Because honour-based abuse differs from other safeguarding risks, it is frequently collective, hidden and fast-escalating. Generic safeguarding guidance does not equip schools to recognise or respond safely. Inconsistent understanding creates dangerous inconsistencies in response, leaving children’s safety dependent on where they go to school. Statutory guidance would set a clear national standard. A lack of clarity leads to hesitation and harmful mistakes, including inappropriate family contact or mediation. A statutory framework gives staff confidence to act decisively and safely.
Early identification in schools can prevent serious harm and tragic loss of life, but only if honour-based abuse is properly defined and schools are properly trained, supported and embedded in a clear multi-agency safeguarding and response. It seems logical. I hope the Government agree.
Baroness Lawlor (Con)
My Lords, I support the general aims of these amendments. I am broadly sympathetic to the group and I agree with the need to address the problem of honour-based abuse specifically. I understand that it will be a difficult matter, and not simple, to define it tightly.

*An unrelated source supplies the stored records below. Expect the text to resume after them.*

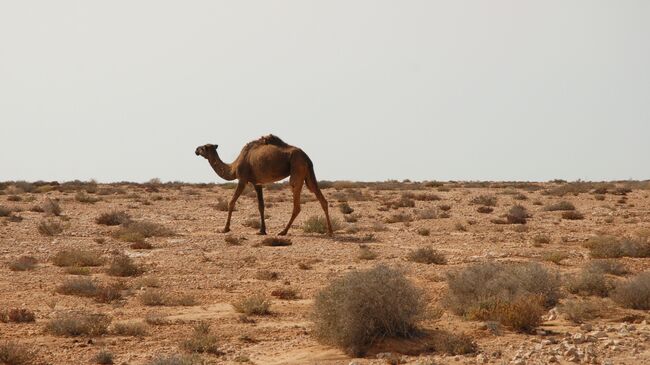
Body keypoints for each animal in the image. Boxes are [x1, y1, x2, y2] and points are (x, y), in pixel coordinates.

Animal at [195, 135, 332, 235]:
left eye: (203, 147)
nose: (196, 149)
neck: (233, 167)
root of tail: (306, 157)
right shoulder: (257, 183)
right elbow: (261, 206)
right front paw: (262, 230)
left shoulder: (242, 179)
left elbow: (231, 202)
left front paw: (225, 229)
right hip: (308, 172)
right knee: (321, 198)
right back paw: (330, 231)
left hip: (297, 166)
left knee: (296, 202)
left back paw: (283, 231)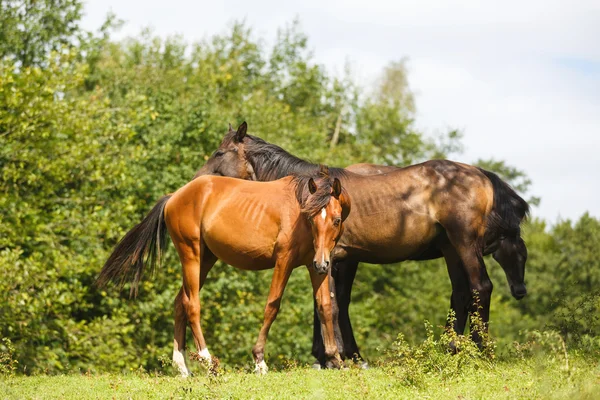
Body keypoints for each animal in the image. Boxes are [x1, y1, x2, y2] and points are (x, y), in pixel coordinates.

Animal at [98, 168, 352, 376]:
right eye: (311, 218)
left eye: (336, 219)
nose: (322, 263)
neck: (299, 210)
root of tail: (175, 196)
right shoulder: (284, 261)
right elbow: (272, 305)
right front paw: (259, 360)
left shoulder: (314, 265)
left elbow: (325, 306)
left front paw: (335, 359)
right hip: (191, 256)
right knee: (192, 305)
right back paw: (207, 360)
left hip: (206, 260)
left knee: (180, 302)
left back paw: (182, 367)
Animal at [195, 122, 528, 368]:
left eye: (219, 152)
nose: (197, 180)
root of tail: (482, 175)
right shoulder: (331, 260)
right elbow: (329, 303)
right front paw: (332, 357)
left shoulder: (332, 258)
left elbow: (329, 305)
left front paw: (334, 358)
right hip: (451, 249)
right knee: (460, 294)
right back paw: (450, 349)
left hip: (464, 243)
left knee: (480, 287)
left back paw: (480, 351)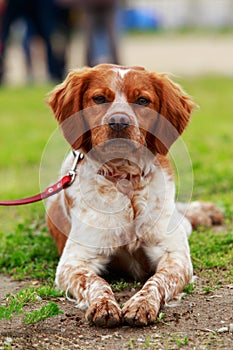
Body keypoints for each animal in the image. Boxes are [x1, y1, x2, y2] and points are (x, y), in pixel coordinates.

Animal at [46, 63, 224, 328]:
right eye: (99, 98)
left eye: (142, 100)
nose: (119, 122)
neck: (126, 182)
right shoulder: (74, 262)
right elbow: (96, 282)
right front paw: (104, 305)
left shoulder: (175, 256)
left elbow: (157, 282)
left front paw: (142, 304)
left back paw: (206, 212)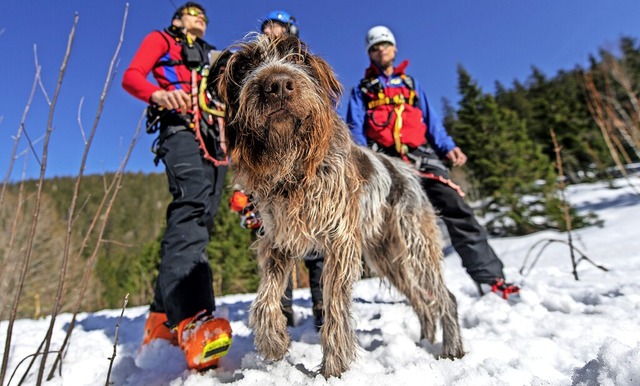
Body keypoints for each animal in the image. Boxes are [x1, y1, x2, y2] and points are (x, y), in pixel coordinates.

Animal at [220, 34, 464, 378]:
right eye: (245, 65)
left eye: (298, 58)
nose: (277, 85)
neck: (294, 166)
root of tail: (407, 172)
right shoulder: (279, 241)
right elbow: (265, 297)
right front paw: (274, 342)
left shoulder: (340, 241)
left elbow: (334, 306)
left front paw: (333, 369)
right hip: (389, 260)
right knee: (422, 301)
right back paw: (424, 343)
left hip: (416, 248)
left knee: (446, 298)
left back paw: (452, 350)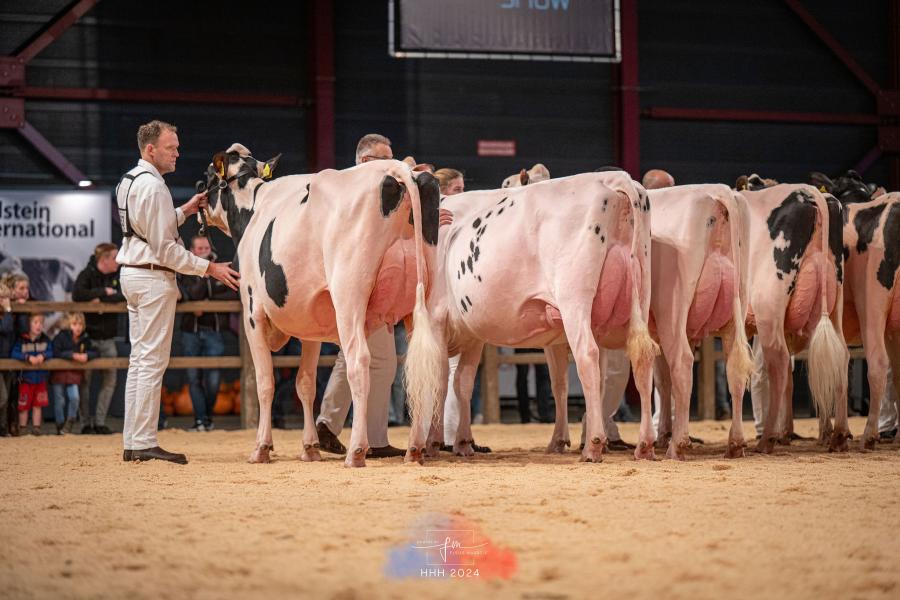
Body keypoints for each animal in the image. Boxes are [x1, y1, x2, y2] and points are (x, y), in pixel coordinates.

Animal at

Some honour-based offences are criminal offences, as we know: they involve murder. We have heard already about the murder of Banaz Mahmod in 2006 in Handsworth, in Birmingham, where she was strangled and her body put in a suitcase. For that crime, the perpetrators were found and convicted.
There is also voter impersonation, which I think we could be stronger on because it involves controlling and coercive behaviour. I have been told by members of one community in particular in an area of London with which I am very familiar that they are not allowed to go to the polls and they are not allowed to vote. The women there will laugh at you and tell you that their husbands vote for them. They are just not allowed to go to the polls. In fact, grown women who are married are not allowed to go out except when accompanied by their husband, an uncle or their husband’s brother. That, to my mind, is pretty specific coercive or controlling behaviour for grown women.
We have the law to deal with clear breaches of the law, but I agree that it is difficult to define abusive and coercive behaviour that is not immediately an offence within the law. I therefore support the desire to define it and the need to recognise that this controlling behaviour does exist. It does not fall within an easily definable way of dealing with it, but we must address it. There are reasons to address it, for instance, with grown-up people past the age of 18 who are obliged to wear a certain sort of dress to conform to community norms that will set them apart from their community, or with women I have spoken to who are not allowed to continue their education. This is not for reasons of finance or because money is needed from a job. They have to stay at home, quite often because there is a coercive husband at home who does not want his wife to go out for any reason, unless or until there are children whom she may take to school or bring to the hospital. Any thought of continuing studies after a certain age is absolutely ruled out.
These are not easy things to deal with. They fall within that difficult area of family arrangements and the rightful place we award the family in arranging its affairs internally. But unless we are going to become a society where different groups of people remain segregated socially, educationally and in terms of the very law, and we allow borderline abuse to continue in the family setting because we do not have a definition of it, which denies basic freedoms to certain groups of girls and, indeed, young women, and can often lead to far worse things, we should try to tackle it. I support these amendments for that reason. We need some definition and some guidance, and we need to cover them within the abuse framework.